Failure isolation. Segment requests into web server by database. Allow only 7 threads per database. So if the database is slow only those threads will slowdown and the traffic in the other threads will flow.
PerfCollector. Centralized collection of performance data via UDP. More reliable than Windows and allows any client to connect and see stats.
Web Based Stack Dump Tool. Can right-click on a problem server and get stack dump of the .Net managed threads. Used to have to RDC into system and attach a debugger and 1/2 later get an answer. Slow, nonscalable, and tedious. Not just a stack dump, gives a lot of context about what the thread is doing. Troubleshooting is easier because you can see 90 threads are blocked on a database so the database may be down.
Web Base Heap Dump Tool. Dumps all memory allocations. Very useful for developers. Save hours of doing it by hand.
Profiler. Traces a request from start to finish and produces a report. See URL, methods, status, everything that will help you identify a slow request. Looks at lock contentions, are a lot of exceptions being thrown, anything that might be interesting. Very light weight. It's running on one box in every VIP (group of 100 servers) in production. Samples 1 thread every 10 seconds. Always tracing in background.
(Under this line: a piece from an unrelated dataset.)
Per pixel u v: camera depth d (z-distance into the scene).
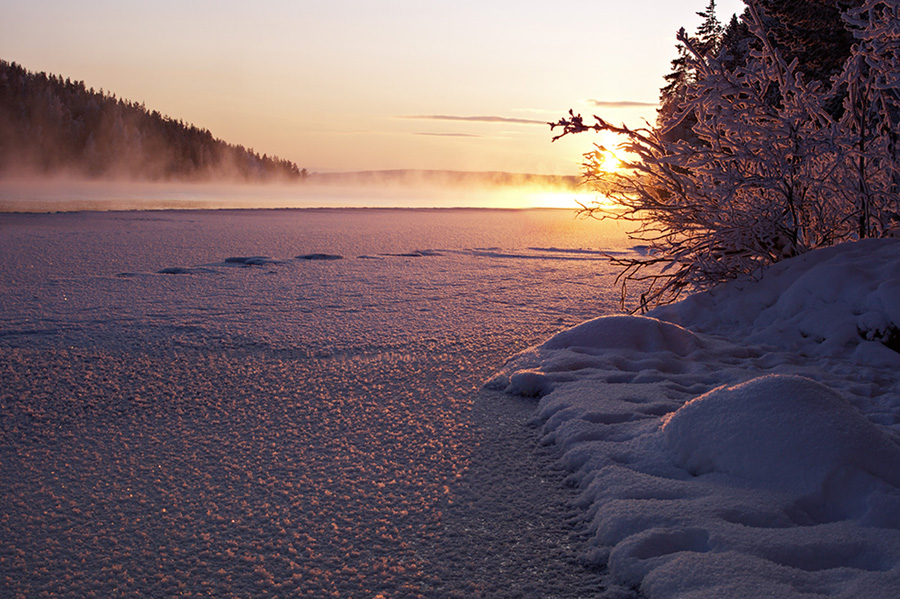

Powershell. Microsoft's new shell that runs in process and pass objects between commands versus parsing text output. MySpace develops a lot of commandlets to support operations.
Developed their own asynchronous communication technology to get around windows networking problems and treat servers as a group. Can ship a .cs file, compile it, run it, and ship the response back.
Codespew. Pushes code updates on their communication technology. Used to do 5 code pushes a day, now down to 1 a week.
You can build big websites using Microsoft tech.
A cache should have been used from the beginning.
The cache is a better place to store transitory data that doesn't need to be recorded in a database, such as temporary files created to track a particular user's session on the Web site.
Built in OS features to detect denial of service attacks can cause inexplicable failures.
Distribute your data to geographically diverse data centers to handle power failures.
Consider using virtualized storage/clustered file systems from the start. It allows you to massively parallelize IO access while being able to add disk as needed without any reorganization needed.
Develop tools that work in a production environment. Can't simulate everything in test environment. The scale and variety of uses APIs are put to can't be simulated in QA during testing. Legitimate users and hackers will run into corner cases that weren't hit in testing, though QA will find most of the problems.
Throw hardware at problems. Easier than changing their backend software to a new way of doing things. The example is they add a new database server for every million users. It might be more efficient to change their approach to more efficiently use the database hardware, but it's easier just to add servers. For now.